Brouwer's Theorem in the free topos? In Introduction to Higher-Order Categorical Logic, Lambek & Scott remark that Brouwer's Theorem (all functions $\mathbb{R}\to\mathbb{R}$ are continuous) holds in the free topos $\mathcal{T}$.
EDIT: L&S do not say that it holds in the free topos, they are incorrectly quoted as saying this in the nLab.
Let me present a naïve syllogism which is bothering me:


*

*The free topos is the initial object in the category of toposes & logical morphisms / nLab

*Logical morphisms preserve truth of sentences in the internal language of toposes. / nLab

*Brouwer's theorem is false in the topos of sets $\mathbf{Set}$.

*By (1) there is a logical morphism $\mathcal{T}\to\mathbf{Set}$ whence by (2) Brouwer's theorem should hold in $\mathbf{Set}$, which is not the case.

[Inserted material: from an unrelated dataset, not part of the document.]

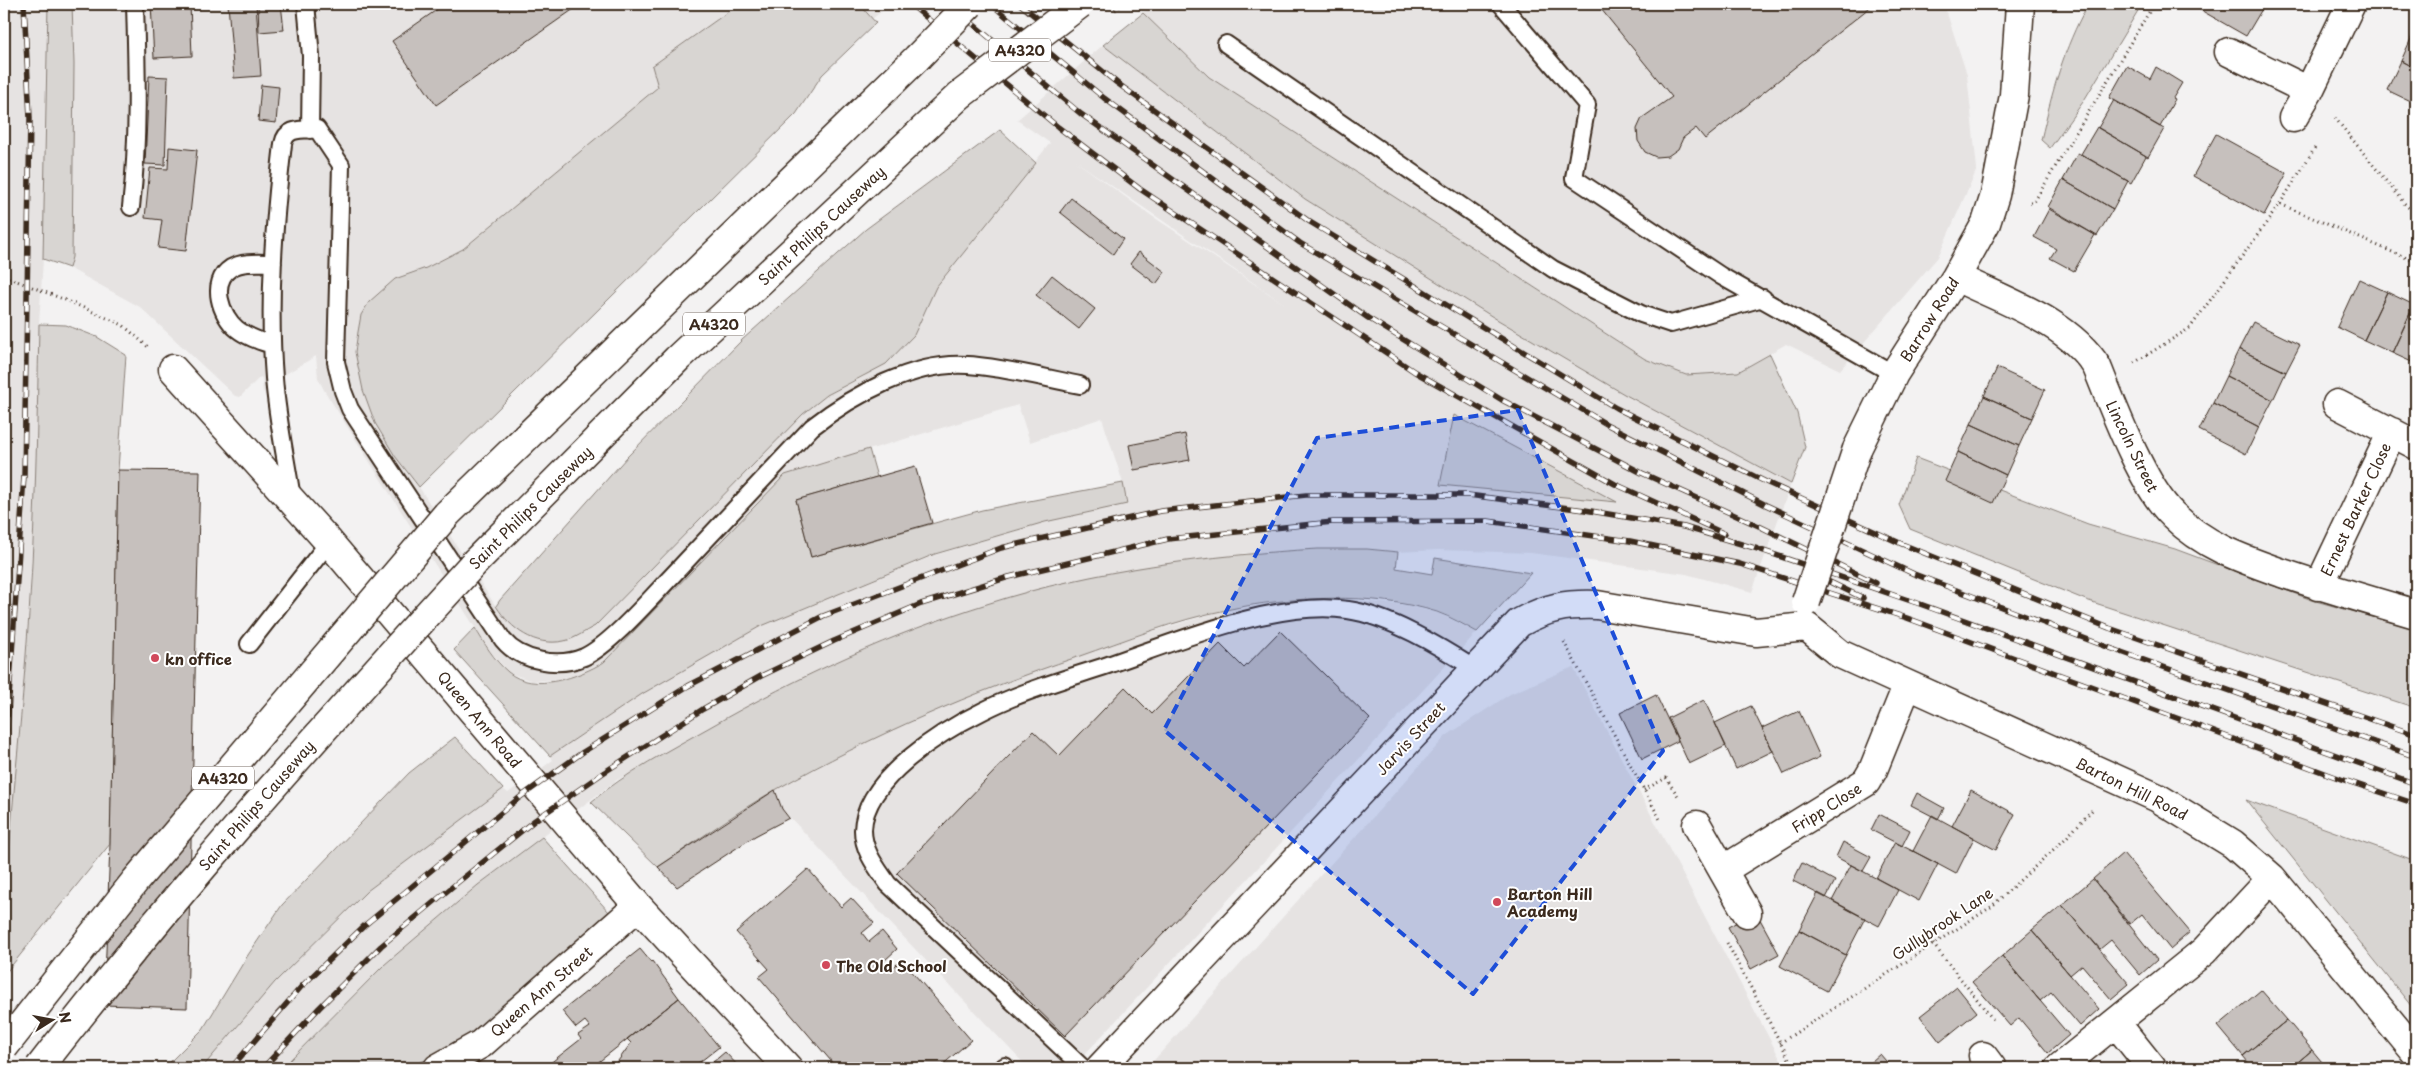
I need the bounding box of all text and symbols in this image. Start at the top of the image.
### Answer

Therefore, I think I have misinterpreted something. Is the claimed theorem (attributed to Joyal by Lambek & Scott) really that Brouwer's Theorem holds internally to $\mathcal{T}$ (i.e. as a statement in the internal language of $\mathcal{T}$)?
Or could it be that it holds externally of the functions defined in $\mathcal{T}$ or something? The latter case sounds plausible, because we can certainly show that the definable functions in extensional type theory are continuous, but we cannot do this internally for certain important reasons (I believe Beeson's Foundations of Constructive Mathematics explains why—later, Escardó and Xu have established this also for intensional type theory).
Thanks to anyone who can help demystify this for me.
 A: Dear All:  you must be precise on what you mean by Brouwer's theorem. The free topos is closed under many rules, but unlike the realizability topos, it is seldom closed under the internal implicative statement. Thus the free topos is closed under Church's rule (see the original paper by Lambek and me, Intuitionist type theory and the free topos, JPAA 19 (1980) doi:10.1016/0022-4049(80)90102-4), but obviously not the internal Church's theorem.  The statement about Brouwer's principle (an original beautiful sketch of a proof, due to Joyal, but never published)  is in LS, p. viii (Introduction).  Here is the version you would want:  using an appropriate version of the reals, if $\vdash f\colon \mathbb{R}\to \mathbb{R}$  (is provable in higher order int. logic) then     $\vdash$ "$f$ is continuous".  And, by the way, of course this is formalizable in the internal logic. For a reasonable proof, similar continuity rules were formalized and proved by Susumu Hayashi for second order logics and type theories in the 1970's. There are some versions of this also in Troelstra's Metamathematical Investigation of Intuitionistic Arithmetic and Analysis SLNM 344 (doi:10.1007/BFb0066739) (the "bible" of such formalizations).  Phil Scott
A: To summarize, the Lambek and Scott book actually says that functions on the reals in the free topos represent continuous functions. The nLab previously made the stronger claim that Brouwer's Theorem holds in the free topos (which is not the case for the reasons I described), but I have edited the page appropriately.